TEXTO DEL ARTÍCULO:
────────
FERNANDO GARCÍA DE CORTÁZAR – ABC – 28/12/15
· «Nuestro rey se encuentra en el que es quizás el primer gran momento de su reinado, ese instante decisivo que define un carácter y diseña una perspectiva a largo plazo. Felipe VI ha escuchado la voz de los españoles… A la monarquía corresponde ahora mostrar su inmensa dimensión de poder arbitral, pero también la profunda convicción personal de querer servir a lo expresado en las urnas. La voluntad de ser una nación entera y unida»
Los resultados de las elecciones del 20 de diciembre han sido recibidos con una preocupación acompañada de la exigencia del deber a un bien superior, que es el derecho de los ciudadanos a su seguridad. Esta preocupación ha llevado a reclamar, en algunos casos, dimisiones de dirigentes de los partidos que no parecen haber alcanzado ni los objetivos de continuidad reformista ni los de alternancia respetuosa con nuestro ordenamiento jurídico.
Ya sabemos que, en España, dimitir es un verbo que solo parece conjugarse en una voz pasiva de improbable sentido en la sintaxis, pero de elocuente significado en la política . Cada español ha de considerar hasta dónde ha llegado la responsabilidad y la eficacia de cada dirigente, y cada ciudadano habrá de expresar el juicio que le merecen las actitudes manifestadas por sus políticos. Es decir, si de una vez por todas se está a la altura de las circunstancias, o si continuamos anclados en el estanque de la indolencia de unos o en el escenario de exhibicionismo gesticulante de otros.
Porque la historia es algo muy serio: es el tiempo que construimos, no la época por la que pasamos. Una nación en crisis no es un lugar incómodo, no es un sitio de veraneo al que se ha estropeado el clima y nos amarga unas vacaciones. Una nación en crisis es un desafío para llevar adelante la más alta y ejemplar de las tareas, el gobernar al servicio de la comunidad. Una nación en crisis ofrece, además, la ocasión de ser escuchada en un momento en que se expresa con una contundencia imposible de desairar, entre otras cosas, porque los españoles rematan un ciclo electoral, iniciado hace casi dos años, que ha ido dando los indicadores del descontento, y, sobre todo, los de la recuperación de la conciencia cívica.
En España existe una sola figura política que no puede dimitir. El rey solo puede abdicar. Y en la diferencia de palabras existe una diversidad de sentido. Abdicar no es dimitir. Es dejar paso a quien puede ejercer una tarea en mejores condiciones, pero con el mismo espíritu e idéntica legitimidad. Dimitir es un acto de responsabilidad. Abdicar es un gesto de patriotismo. Nuestro rey Felipe VI llegó al trono porque su padre, el rey Juan Carlos, comprendió que la crisis profunda de España precisaba de su sacrificio personal y de un nuevo acto de servicio a la nación. Una institución renovada, que ponía en el lugar más alto del Estado al joven monarca, daba prueba a los españoles de su capacidad de afrontar no solo tiempos inéditos, sino también circunstancias de peligro.
────────
MATERIAL APORTADO:

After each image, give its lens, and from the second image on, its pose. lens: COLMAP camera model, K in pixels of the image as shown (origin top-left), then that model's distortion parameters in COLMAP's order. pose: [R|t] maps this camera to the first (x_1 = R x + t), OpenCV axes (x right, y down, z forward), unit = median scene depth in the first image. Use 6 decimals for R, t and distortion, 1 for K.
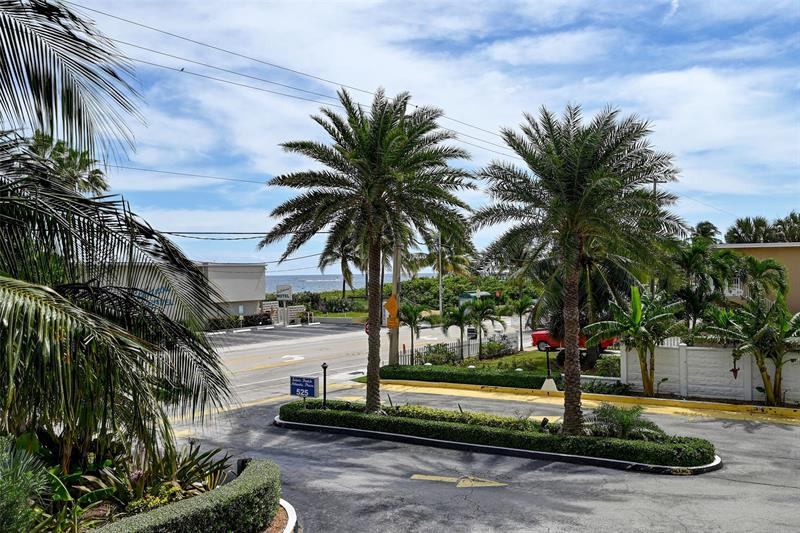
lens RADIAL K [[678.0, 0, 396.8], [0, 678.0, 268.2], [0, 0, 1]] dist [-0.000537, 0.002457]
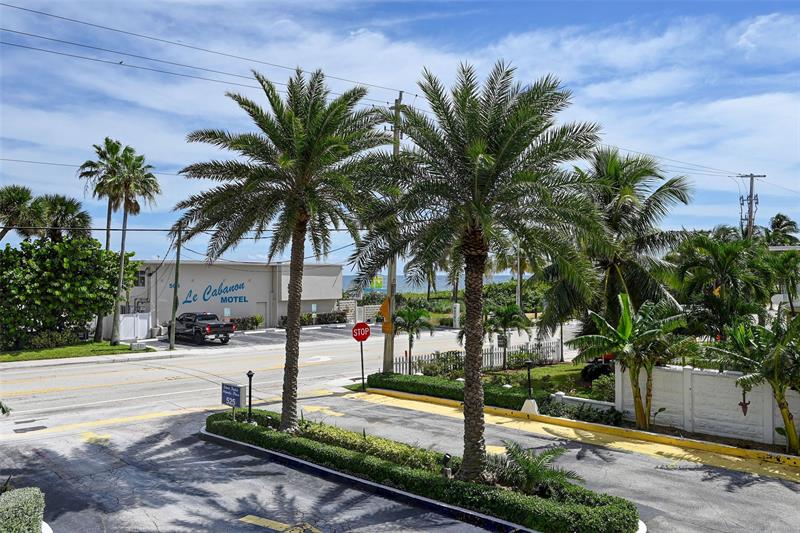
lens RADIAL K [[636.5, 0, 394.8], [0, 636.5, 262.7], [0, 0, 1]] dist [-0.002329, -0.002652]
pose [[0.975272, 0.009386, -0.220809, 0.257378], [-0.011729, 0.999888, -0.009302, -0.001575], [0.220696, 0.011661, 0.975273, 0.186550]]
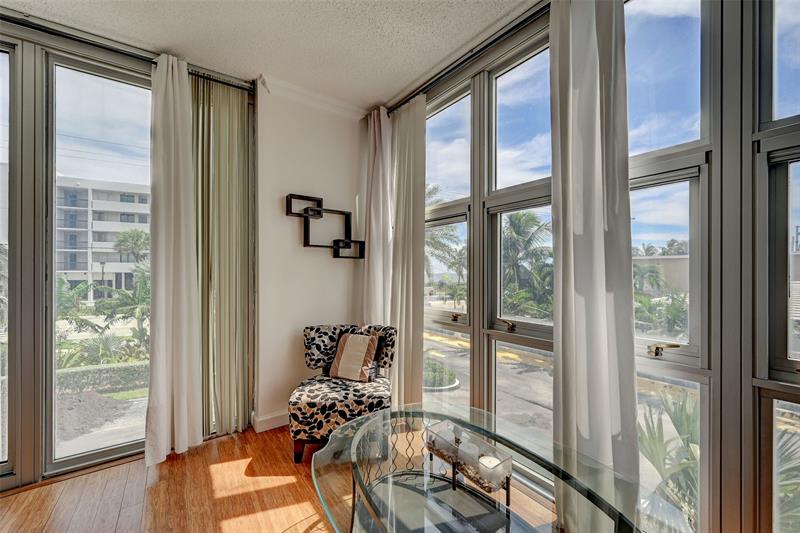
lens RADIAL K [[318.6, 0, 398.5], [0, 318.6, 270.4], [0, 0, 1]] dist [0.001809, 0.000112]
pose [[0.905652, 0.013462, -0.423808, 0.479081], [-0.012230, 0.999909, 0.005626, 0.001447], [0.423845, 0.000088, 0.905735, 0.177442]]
────────
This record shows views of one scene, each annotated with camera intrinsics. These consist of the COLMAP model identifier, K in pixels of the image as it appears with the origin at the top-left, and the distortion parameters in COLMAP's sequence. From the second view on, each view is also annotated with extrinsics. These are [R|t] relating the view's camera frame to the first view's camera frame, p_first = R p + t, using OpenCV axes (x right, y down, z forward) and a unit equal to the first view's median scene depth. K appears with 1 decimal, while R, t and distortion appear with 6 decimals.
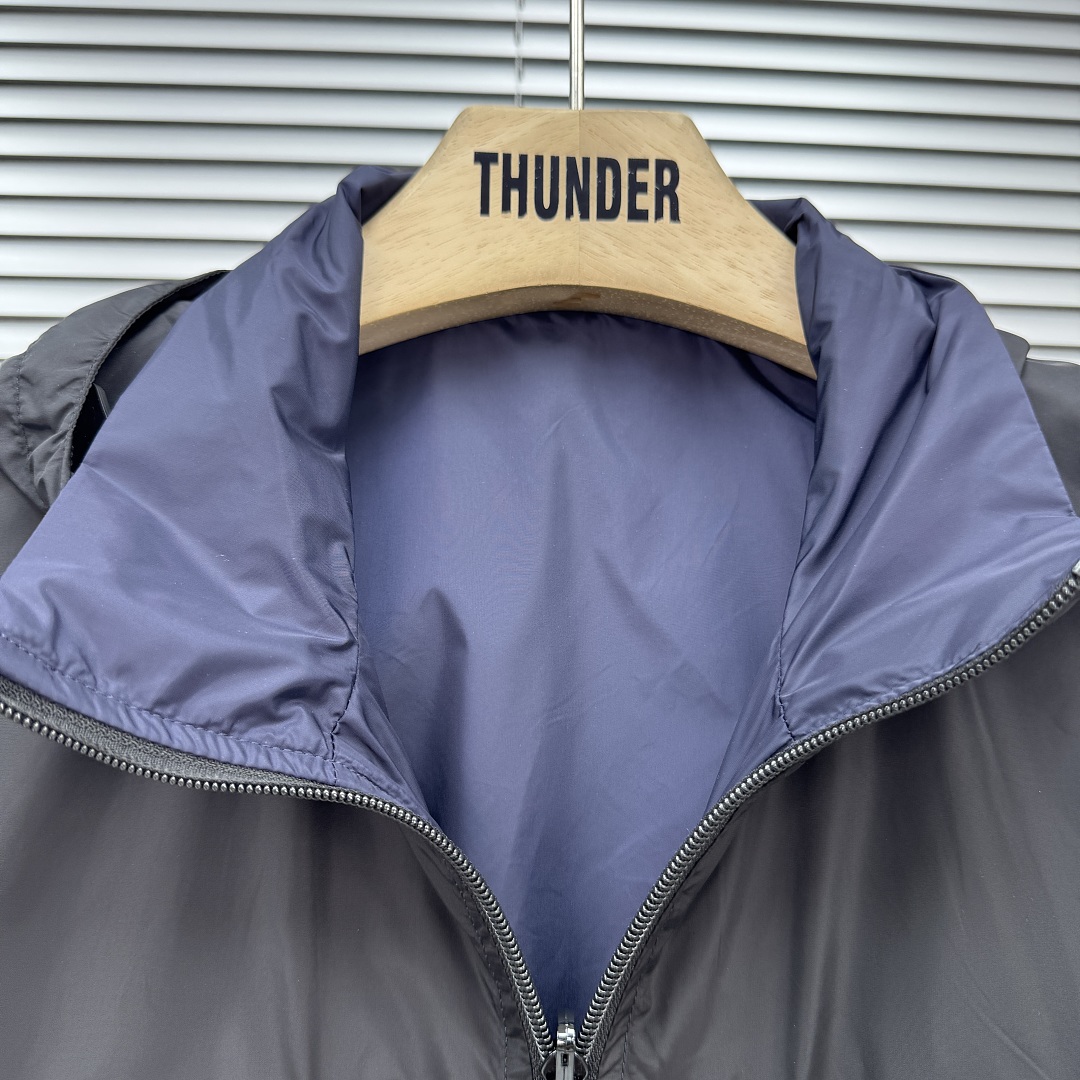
────────
QUÉ SE PIDE:
¿En qué fecha se celebraron las elecciones cuyos resultados comenta el artículo sobre el rey Felipe VI? El material no guarda relación con el artículo.

RESPUESTA:
El 20 de diciembre.